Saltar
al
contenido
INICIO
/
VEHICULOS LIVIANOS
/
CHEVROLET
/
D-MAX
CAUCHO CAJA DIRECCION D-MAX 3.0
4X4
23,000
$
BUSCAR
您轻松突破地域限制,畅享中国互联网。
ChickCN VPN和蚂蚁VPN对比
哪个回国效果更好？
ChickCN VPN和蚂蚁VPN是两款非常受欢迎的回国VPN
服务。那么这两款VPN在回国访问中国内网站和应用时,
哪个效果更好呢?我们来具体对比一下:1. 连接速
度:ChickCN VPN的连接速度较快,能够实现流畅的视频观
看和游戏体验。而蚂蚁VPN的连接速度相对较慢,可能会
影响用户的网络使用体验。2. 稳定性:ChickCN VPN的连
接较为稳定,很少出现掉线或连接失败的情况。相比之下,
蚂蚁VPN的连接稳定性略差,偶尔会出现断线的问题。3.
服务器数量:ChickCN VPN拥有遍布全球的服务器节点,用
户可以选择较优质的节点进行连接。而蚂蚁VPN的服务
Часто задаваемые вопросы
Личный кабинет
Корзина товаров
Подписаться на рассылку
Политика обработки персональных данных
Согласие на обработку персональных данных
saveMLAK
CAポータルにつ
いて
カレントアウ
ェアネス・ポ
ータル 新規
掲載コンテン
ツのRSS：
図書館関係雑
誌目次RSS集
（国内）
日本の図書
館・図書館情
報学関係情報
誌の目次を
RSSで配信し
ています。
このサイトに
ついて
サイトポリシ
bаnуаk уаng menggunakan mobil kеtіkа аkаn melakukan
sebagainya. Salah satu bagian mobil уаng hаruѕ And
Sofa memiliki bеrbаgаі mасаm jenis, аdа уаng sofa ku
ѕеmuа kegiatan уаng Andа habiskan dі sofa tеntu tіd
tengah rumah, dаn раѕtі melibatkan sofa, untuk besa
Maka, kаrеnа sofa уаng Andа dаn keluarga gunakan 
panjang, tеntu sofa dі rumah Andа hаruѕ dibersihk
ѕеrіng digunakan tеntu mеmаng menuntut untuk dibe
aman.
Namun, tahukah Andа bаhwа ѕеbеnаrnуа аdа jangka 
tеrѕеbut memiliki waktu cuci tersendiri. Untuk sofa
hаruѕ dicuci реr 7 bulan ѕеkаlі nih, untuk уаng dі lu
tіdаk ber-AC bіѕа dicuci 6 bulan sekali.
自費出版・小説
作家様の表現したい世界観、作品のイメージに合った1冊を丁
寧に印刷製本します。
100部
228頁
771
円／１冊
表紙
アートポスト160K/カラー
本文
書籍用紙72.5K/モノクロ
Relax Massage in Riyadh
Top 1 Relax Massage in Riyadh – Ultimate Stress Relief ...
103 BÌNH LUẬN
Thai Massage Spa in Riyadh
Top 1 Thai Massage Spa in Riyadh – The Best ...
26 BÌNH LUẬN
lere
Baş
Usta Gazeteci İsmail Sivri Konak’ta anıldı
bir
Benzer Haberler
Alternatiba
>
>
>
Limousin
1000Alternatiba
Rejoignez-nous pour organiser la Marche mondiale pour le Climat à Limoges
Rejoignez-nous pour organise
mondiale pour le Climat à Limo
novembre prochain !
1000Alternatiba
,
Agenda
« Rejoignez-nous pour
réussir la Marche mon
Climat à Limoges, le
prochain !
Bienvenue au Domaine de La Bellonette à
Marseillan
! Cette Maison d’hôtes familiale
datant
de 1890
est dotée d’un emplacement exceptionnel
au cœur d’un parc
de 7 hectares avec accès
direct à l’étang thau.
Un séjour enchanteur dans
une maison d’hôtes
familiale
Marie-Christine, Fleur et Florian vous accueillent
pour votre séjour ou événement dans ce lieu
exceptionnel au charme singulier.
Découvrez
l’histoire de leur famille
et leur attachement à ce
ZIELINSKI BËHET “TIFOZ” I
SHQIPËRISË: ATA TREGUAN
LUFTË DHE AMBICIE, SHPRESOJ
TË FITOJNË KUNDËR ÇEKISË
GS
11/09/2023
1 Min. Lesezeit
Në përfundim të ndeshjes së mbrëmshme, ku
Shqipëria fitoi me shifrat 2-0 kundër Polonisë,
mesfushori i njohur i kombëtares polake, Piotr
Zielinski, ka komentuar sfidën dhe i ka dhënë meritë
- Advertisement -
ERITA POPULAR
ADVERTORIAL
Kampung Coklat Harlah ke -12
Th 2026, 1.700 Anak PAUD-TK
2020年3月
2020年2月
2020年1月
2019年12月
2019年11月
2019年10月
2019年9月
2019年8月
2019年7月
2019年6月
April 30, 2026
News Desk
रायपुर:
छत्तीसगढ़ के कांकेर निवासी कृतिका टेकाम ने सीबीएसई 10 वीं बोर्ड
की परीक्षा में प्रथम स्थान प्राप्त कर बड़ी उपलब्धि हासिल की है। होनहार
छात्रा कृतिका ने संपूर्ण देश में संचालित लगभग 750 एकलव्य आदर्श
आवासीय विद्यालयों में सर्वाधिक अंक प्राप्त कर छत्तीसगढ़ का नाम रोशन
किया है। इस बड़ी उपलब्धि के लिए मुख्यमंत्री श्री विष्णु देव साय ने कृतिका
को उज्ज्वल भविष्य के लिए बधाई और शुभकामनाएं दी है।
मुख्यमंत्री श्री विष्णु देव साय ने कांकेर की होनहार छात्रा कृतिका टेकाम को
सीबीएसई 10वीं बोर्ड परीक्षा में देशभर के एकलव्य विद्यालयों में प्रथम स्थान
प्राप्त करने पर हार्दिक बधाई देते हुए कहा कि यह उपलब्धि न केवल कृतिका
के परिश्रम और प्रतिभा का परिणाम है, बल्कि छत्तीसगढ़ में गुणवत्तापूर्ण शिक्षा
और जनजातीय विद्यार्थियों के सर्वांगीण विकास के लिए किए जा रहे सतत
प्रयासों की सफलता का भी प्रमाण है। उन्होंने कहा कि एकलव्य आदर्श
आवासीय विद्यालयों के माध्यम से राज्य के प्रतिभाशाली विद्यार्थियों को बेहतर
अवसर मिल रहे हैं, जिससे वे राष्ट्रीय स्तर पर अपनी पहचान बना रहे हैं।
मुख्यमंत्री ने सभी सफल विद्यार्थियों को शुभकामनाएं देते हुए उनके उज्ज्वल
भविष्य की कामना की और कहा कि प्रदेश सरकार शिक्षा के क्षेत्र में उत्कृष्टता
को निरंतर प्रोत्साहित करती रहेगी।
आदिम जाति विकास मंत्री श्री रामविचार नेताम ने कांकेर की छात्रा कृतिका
★ ★ ★
> **EXERCISE PROMPT**
Print the records above again, every one, exactly as written.

> **SOLUTION TO THIS EXERCISE**
Saltar
al
contenido
INICIO
/
VEHICULOS LIVIANOS
/
CHEVROLET
/
D-MAX
CAUCHO CAJA DIRECCION D-MAX 3.0
4X4
23,000
$
BUSCAR
您轻松突破地域限制,畅享中国互联网。
ChickCN VPN和蚂蚁VPN对比
哪个回国效果更好？
ChickCN VPN和蚂蚁VPN是两款非常受欢迎的回国VPN
服务。那么这两款VPN在回国访问中国内网站和应用时,
哪个效果更好呢?我们来具体对比一下:1. 连接速
度:ChickCN VPN的连接速度较快,能够实现流畅的视频观
看和游戏体验。而蚂蚁VPN的连接速度相对较慢,可能会
影响用户的网络使用体验。2. 稳定性:ChickCN VPN的连
接较为稳定,很少出现掉线或连接失败的情况。相比之下,
蚂蚁VPN的连接稳定性略差,偶尔会出现断线的问题。3.
服务器数量:ChickCN VPN拥有遍布全球的服务器节点,用
户可以选择较优质的节点进行连接。而蚂蚁VPN的服务
Часто задаваемые вопросы
Личный кабинет
Корзина товаров
Подписаться на рассылку
Политика обработки персональных данных
Согласие на обработку персональных данных
saveMLAK
CAポータルにつ
いて
カレントアウ
ェアネス・ポ
ータル 新規
掲載コンテン
ツのRSS：
図書館関係雑
誌目次RSS集
（国内）
日本の図書
館・図書館情
報学関係情報
誌の目次を
RSSで配信し
ています。
このサイトに
ついて
サイトポリシ
bаnуаk уаng menggunakan mobil kеtіkа аkаn melakukan
sebagainya. Salah satu bagian mobil уаng hаruѕ And
Sofa memiliki bеrbаgаі mасаm jenis, аdа уаng sofa ku
ѕеmuа kegiatan уаng Andа habiskan dі sofa tеntu tіd
tengah rumah, dаn раѕtі melibatkan sofa, untuk besa
Maka, kаrеnа sofa уаng Andа dаn keluarga gunakan 
panjang, tеntu sofa dі rumah Andа hаruѕ dibersihk
ѕеrіng digunakan tеntu mеmаng menuntut untuk dibe
aman.
Namun, tahukah Andа bаhwа ѕеbеnаrnуа аdа jangka 
tеrѕеbut memiliki waktu cuci tersendiri. Untuk sofa
hаruѕ dicuci реr 7 bulan ѕеkаlі nih, untuk уаng dі lu
tіdаk ber-AC bіѕа dicuci 6 bulan sekali.
自費出版・小説
作家様の表現したい世界観、作品のイメージに合った1冊を丁
寧に印刷製本します。
100部
228頁
771
円／１冊
表紙
アートポスト160K/カラー
本文
書籍用紙72.5K/モノクロ
Relax Massage in Riyadh
Top 1 Relax Massage in Riyadh – Ultimate Stress Relief ...
103 BÌNH LUẬN
Thai Massage Spa in Riyadh
Top 1 Thai Massage Spa in Riyadh – The Best ...
26 BÌNH LUẬN
lere
Baş
Usta Gazeteci İsmail Sivri Konak’ta anıldı
bir
Benzer Haberler
Alternatiba
>
>
>
Limousin
1000Alternatiba
Rejoignez-nous pour organiser la Marche mondiale pour le Climat à Limoges
Rejoignez-nous pour organise
mondiale pour le Climat à Limo
novembre prochain !
1000Alternatiba
,
Agenda
« Rejoignez-nous pour
réussir la Marche mon
Climat à Limoges, le
prochain !
Bienvenue au Domaine de La Bellonette à
Marseillan
! Cette Maison d’hôtes familiale
datant
de 1890
est dotée d’un emplacement exceptionnel
au cœur d’un parc
de 7 hectares avec accès
direct à l’étang thau.
Un séjour enchanteur dans
une maison d’hôtes
familiale
Marie-Christine, Fleur et Florian vous accueillent
pour votre séjour ou événement dans ce lieu
exceptionnel au charme singulier.
Découvrez
l’histoire de leur famille
et leur attachement à ce
ZIELINSKI BËHET “TIFOZ” I
SHQIPËRISË: ATA TREGUAN
LUFTË DHE AMBICIE, SHPRESOJ
TË FITOJNË KUNDËR ÇEKISË
GS
11/09/2023
1 Min. Lesezeit
Në përfundim të ndeshjes së mbrëmshme, ku
Shqipëria fitoi me shifrat 2-0 kundër Polonisë,
mesfushori i njohur i kombëtares polake, Piotr
Zielinski, ka komentuar sfidën dhe i ka dhënë meritë
- Advertisement -
ERITA POPULAR
ADVERTORIAL
Kampung Coklat Harlah ke -12
Th 2026, 1.700 Anak PAUD-TK
2020年3月
2020年2月
2020年1月
2019年12月
2019年11月
2019年10月
2019年9月
2019年8月
2019年7月
2019年6月
April 30, 2026
News Desk
रायपुर:
छत्तीसगढ़ के कांकेर निवासी कृतिका टेकाम ने सीबीएसई 10 वीं बोर्ड
की परीक्षा में प्रथम स्थान प्राप्त कर बड़ी उपलब्धि हासिल की है। होनहार
छात्रा कृतिका ने संपूर्ण देश में संचालित लगभग 750 एकलव्य आदर्श
आवासीय विद्यालयों में सर्वाधिक अंक प्राप्त कर छत्तीसगढ़ का नाम रोशन
किया है। इस बड़ी उपलब्धि के लिए मुख्यमंत्री श्री विष्णु देव साय ने कृतिका
को उज्ज्वल भविष्य के लिए बधाई और शुभकामनाएं दी है।
मुख्यमंत्री श्री विष्णु देव साय ने कांकेर की होनहार छात्रा कृतिका टेकाम को
सीबीएसई 10वीं बोर्ड परीक्षा में देशभर के एकलव्य विद्यालयों में प्रथम स्थान
प्राप्त करने पर हार्दिक बधाई देते हुए कहा कि यह उपलब्धि न केवल कृतिका
के परिश्रम और प्रतिभा का परिणाम है, बल्कि छत्तीसगढ़ में गुणवत्तापूर्ण शिक्षा
और जनजातीय विद्यार्थियों के सर्वांगीण विकास के लिए किए जा रहे सतत
प्रयासों की सफलता का भी प्रमाण है। उन्होंने कहा कि एकलव्य आदर्श
आवासीय विद्यालयों के माध्यम से राज्य के प्रतिभाशाली विद्यार्थियों को बेहतर
अवसर मिल रहे हैं, जिससे वे राष्ट्रीय स्तर पर अपनी पहचान बना रहे हैं।
मुख्यमंत्री ने सभी सफल विद्यार्थियों को शुभकामनाएं देते हुए उनके उज्ज्वल
भविष्य की कामना की और कहा कि प्रदेश सरकार शिक्षा के क्षेत्र में उत्कृष्टता
को निरंतर प्रोत्साहित करती रहेगी।
आदिम जाति विकास मंत्री श्री रामविचार नेताम ने कांकेर की छात्रा कृतिका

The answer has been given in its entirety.